● **What to produce**
In the records below, copy out exactly the lines starting at the line that contains "text if (head_len" and ending at the line that contains "text string result_sign".

Dataset excerpt:

* BEGIN *

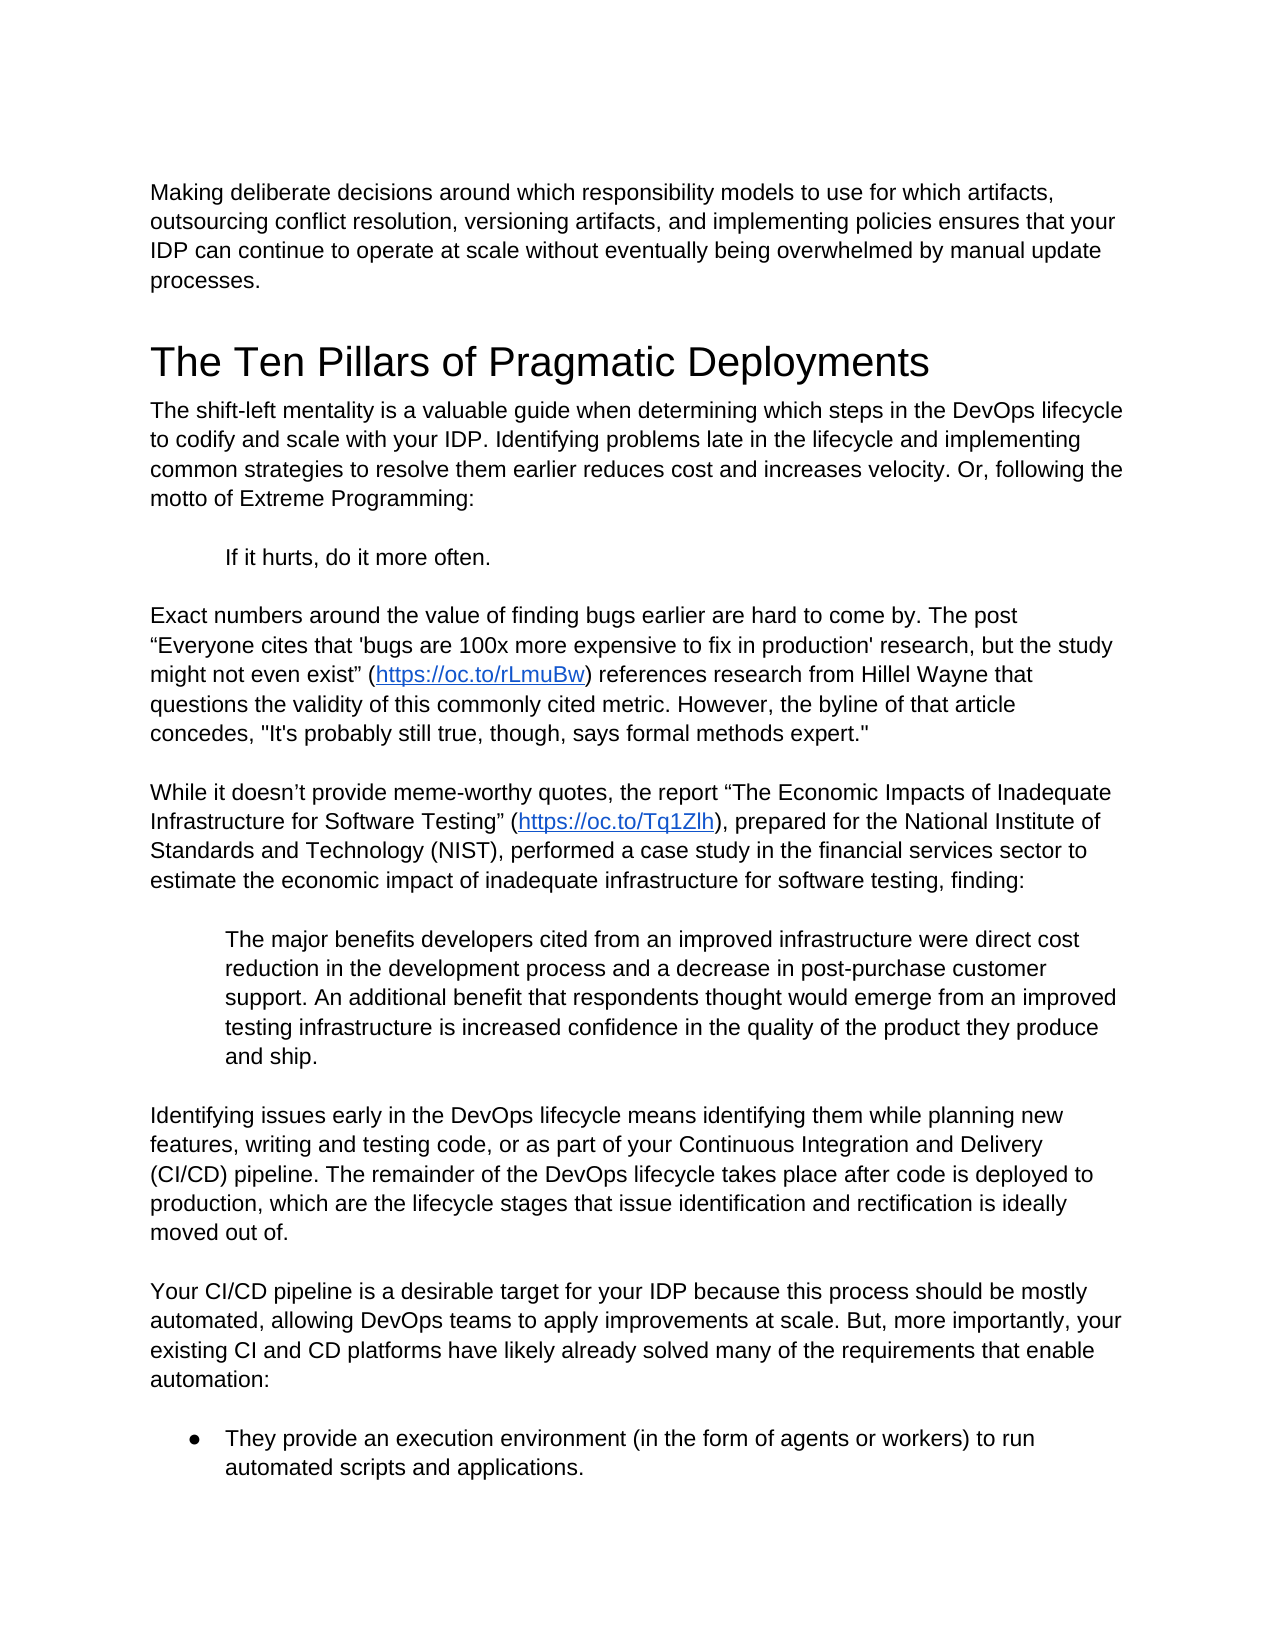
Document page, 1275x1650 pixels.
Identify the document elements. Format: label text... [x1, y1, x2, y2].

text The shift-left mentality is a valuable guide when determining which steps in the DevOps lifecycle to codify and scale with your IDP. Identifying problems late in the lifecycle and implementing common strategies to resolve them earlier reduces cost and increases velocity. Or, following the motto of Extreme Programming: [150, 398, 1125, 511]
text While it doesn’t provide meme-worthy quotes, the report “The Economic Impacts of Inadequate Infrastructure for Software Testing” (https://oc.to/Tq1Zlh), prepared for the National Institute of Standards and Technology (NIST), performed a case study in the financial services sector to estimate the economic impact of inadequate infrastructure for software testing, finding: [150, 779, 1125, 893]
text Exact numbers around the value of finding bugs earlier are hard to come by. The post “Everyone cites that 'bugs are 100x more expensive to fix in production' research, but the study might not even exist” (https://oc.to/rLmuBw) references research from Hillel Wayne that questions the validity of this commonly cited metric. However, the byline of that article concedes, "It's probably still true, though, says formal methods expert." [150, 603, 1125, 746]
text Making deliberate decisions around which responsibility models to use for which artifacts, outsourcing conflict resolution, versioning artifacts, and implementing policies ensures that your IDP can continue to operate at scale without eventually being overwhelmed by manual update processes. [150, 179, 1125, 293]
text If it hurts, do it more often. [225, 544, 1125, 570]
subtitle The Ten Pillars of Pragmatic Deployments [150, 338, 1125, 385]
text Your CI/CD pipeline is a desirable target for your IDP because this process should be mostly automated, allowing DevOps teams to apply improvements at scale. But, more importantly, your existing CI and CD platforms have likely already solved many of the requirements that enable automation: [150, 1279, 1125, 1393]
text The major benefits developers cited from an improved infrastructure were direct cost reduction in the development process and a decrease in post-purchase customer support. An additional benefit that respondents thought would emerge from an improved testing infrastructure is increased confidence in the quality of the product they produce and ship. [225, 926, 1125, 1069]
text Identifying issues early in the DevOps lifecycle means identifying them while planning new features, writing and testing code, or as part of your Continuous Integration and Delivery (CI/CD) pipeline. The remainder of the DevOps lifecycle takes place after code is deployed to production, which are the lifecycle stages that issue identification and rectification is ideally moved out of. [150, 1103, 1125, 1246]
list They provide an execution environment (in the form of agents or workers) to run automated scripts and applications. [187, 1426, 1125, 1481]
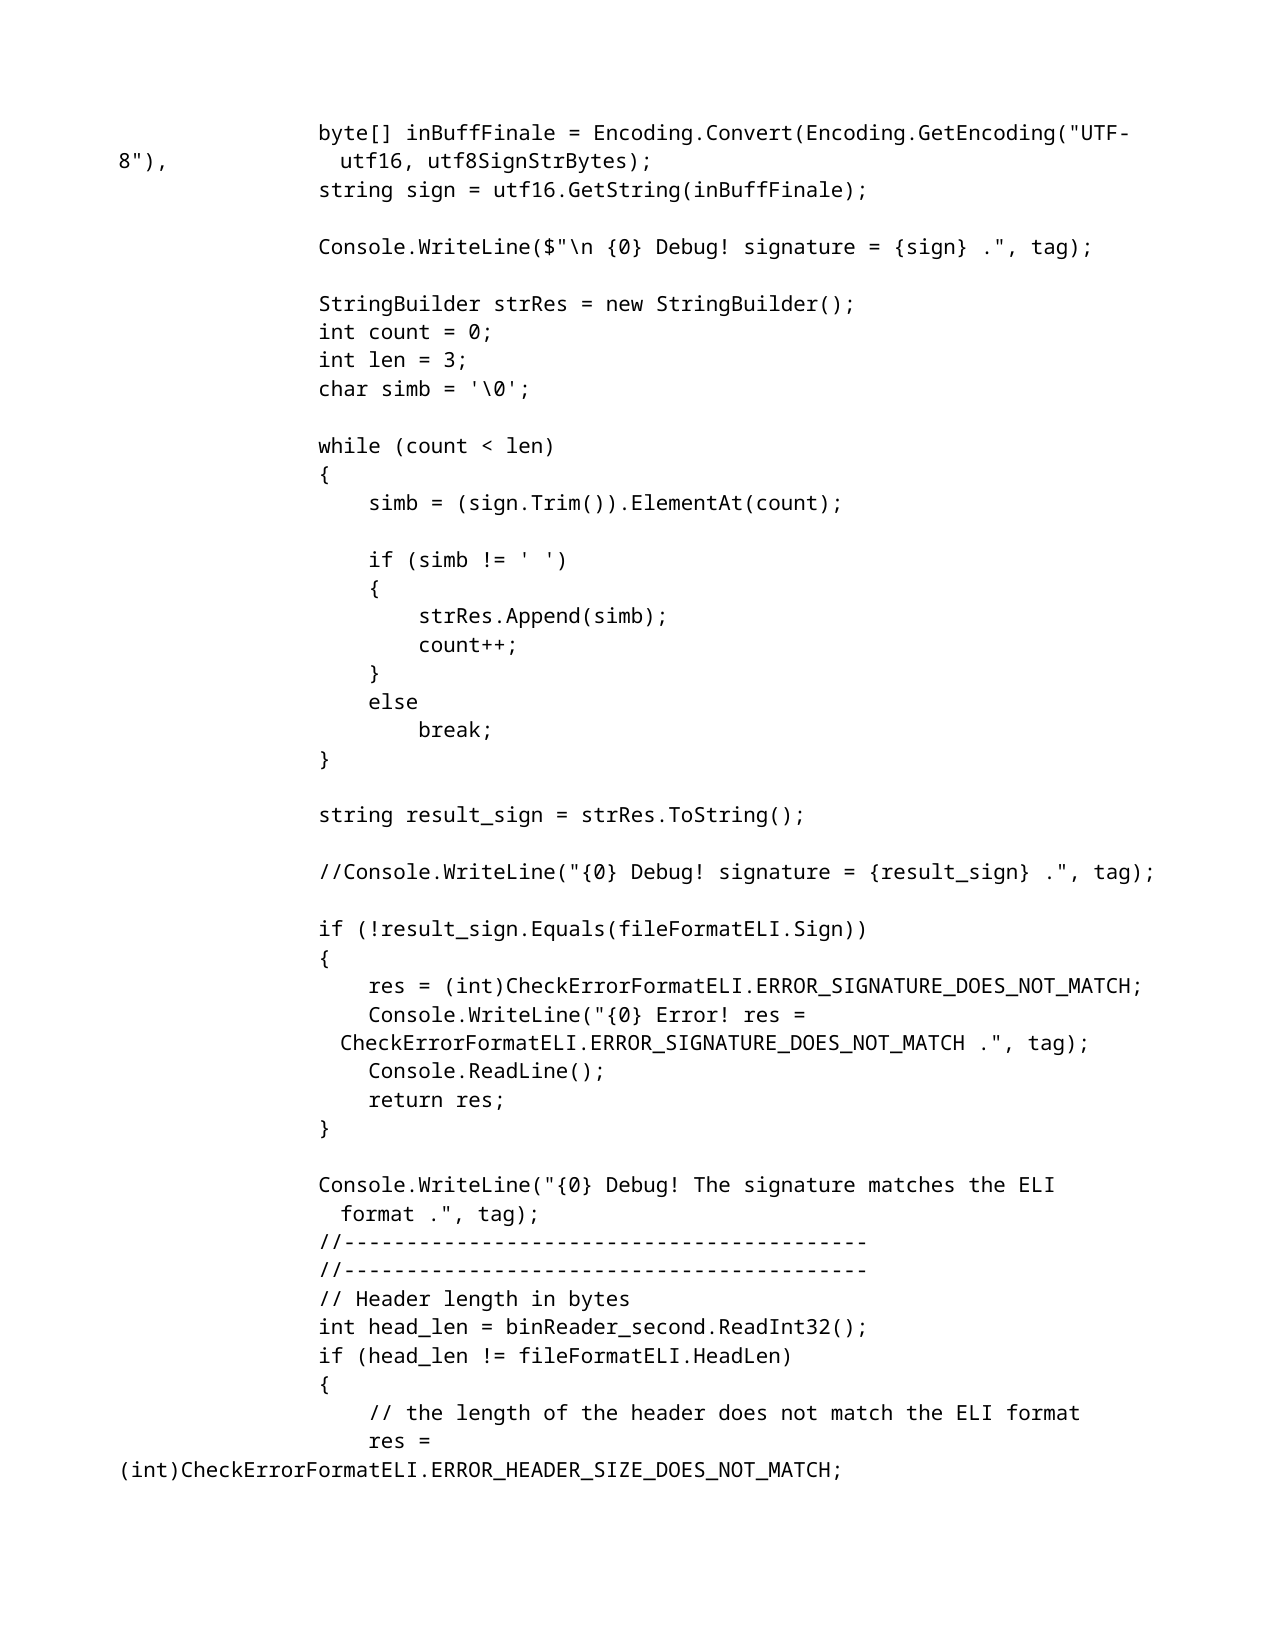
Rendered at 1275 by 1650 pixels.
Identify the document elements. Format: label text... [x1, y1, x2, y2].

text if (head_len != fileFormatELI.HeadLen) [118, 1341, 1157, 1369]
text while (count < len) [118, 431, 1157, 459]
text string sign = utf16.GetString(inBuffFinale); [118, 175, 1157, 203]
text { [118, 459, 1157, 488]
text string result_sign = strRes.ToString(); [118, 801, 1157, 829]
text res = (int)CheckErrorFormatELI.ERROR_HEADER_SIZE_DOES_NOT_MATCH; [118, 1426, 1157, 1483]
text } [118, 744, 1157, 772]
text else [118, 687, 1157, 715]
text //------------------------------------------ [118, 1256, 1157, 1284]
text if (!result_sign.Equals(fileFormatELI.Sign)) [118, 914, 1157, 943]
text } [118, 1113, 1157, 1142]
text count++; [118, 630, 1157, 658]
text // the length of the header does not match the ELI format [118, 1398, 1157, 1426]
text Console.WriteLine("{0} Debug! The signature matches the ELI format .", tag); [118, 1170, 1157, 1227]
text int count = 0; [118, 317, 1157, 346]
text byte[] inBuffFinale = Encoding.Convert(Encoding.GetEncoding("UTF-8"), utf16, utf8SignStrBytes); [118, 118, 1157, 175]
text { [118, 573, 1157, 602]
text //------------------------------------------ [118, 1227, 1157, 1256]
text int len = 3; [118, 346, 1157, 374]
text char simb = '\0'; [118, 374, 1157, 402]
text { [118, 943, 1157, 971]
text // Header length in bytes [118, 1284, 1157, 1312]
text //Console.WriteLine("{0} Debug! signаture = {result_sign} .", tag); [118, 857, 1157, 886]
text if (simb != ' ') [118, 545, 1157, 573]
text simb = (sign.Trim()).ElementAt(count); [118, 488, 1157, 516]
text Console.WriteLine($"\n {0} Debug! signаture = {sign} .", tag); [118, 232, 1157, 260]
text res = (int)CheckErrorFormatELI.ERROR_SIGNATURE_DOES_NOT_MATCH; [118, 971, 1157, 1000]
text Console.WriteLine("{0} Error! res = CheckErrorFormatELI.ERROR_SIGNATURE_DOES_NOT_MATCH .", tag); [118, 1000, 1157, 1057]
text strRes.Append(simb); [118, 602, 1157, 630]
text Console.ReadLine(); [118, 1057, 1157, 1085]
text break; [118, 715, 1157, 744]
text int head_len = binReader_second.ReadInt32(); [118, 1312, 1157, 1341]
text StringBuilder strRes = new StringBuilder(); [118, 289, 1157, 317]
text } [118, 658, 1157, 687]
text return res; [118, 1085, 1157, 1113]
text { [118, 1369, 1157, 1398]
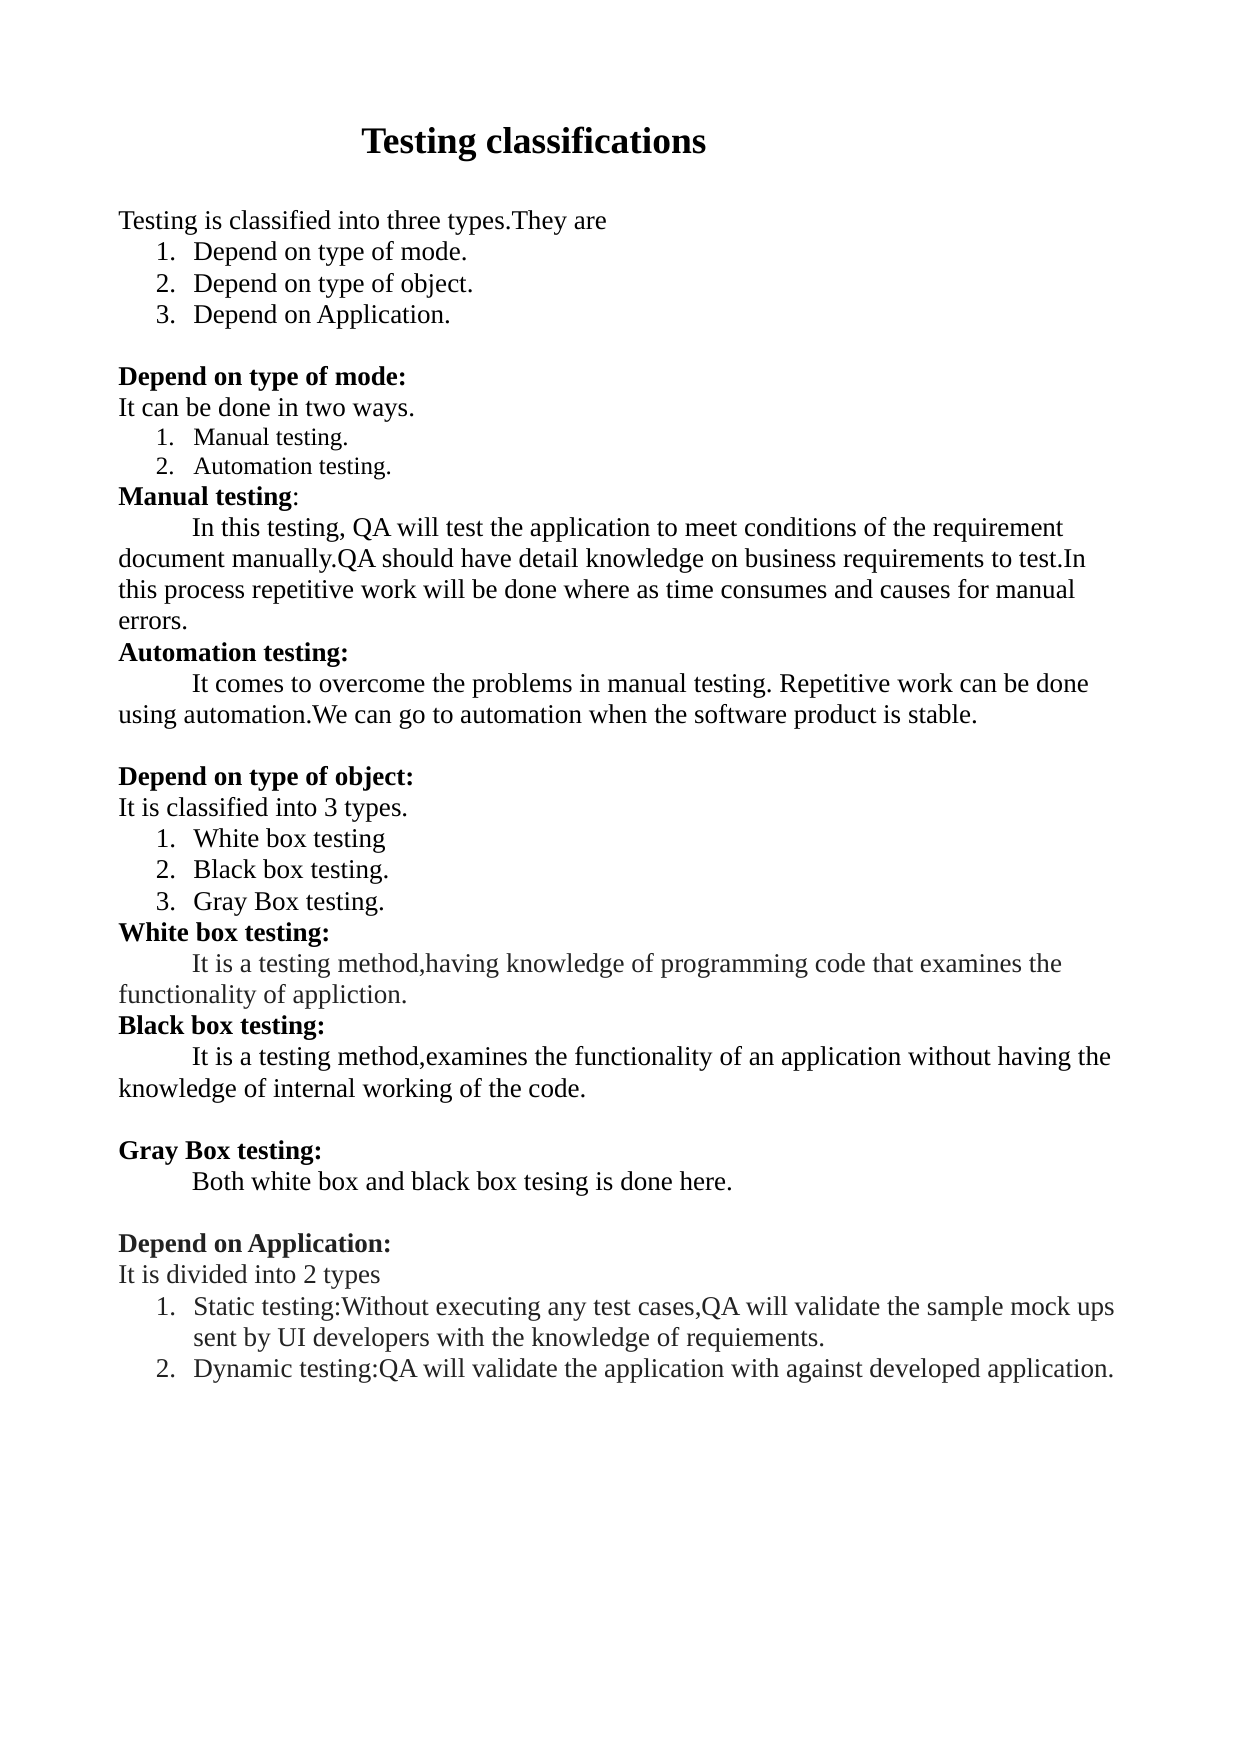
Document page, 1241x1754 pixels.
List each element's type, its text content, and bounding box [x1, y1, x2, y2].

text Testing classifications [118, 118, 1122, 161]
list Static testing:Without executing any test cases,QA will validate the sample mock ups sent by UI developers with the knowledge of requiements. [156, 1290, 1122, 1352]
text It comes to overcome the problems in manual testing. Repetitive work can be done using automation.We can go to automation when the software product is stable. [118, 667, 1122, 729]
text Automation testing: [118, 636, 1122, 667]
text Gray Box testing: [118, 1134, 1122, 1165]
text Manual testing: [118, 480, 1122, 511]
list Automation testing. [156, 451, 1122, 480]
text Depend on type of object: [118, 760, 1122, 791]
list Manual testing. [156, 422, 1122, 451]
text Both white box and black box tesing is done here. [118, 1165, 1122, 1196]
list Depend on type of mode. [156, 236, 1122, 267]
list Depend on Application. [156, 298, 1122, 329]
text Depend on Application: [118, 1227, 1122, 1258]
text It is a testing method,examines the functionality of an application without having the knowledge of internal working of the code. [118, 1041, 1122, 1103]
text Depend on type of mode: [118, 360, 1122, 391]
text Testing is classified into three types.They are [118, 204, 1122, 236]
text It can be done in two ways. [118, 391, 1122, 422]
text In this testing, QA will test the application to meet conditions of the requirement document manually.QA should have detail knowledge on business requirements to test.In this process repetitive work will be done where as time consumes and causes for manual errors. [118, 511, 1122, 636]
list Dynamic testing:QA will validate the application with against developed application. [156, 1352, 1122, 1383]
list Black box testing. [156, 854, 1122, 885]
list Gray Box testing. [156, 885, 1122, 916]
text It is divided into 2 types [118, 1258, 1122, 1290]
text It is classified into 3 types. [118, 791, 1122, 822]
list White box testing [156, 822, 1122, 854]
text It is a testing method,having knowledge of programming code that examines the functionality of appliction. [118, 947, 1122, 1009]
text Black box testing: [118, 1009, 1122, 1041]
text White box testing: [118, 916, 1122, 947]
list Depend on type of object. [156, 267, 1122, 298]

* END *

● **Task response**
text if (head_len != fileFormatELI.HeadLen) [118, 1341, 1157, 1369]
text while (count < len) [118, 431, 1157, 459]
text string sign = utf16.GetString(inBuffFinale); [118, 175, 1157, 203]
text { [118, 459, 1157, 488]
text string result_sign = strRes.ToString(); [118, 801, 1157, 829]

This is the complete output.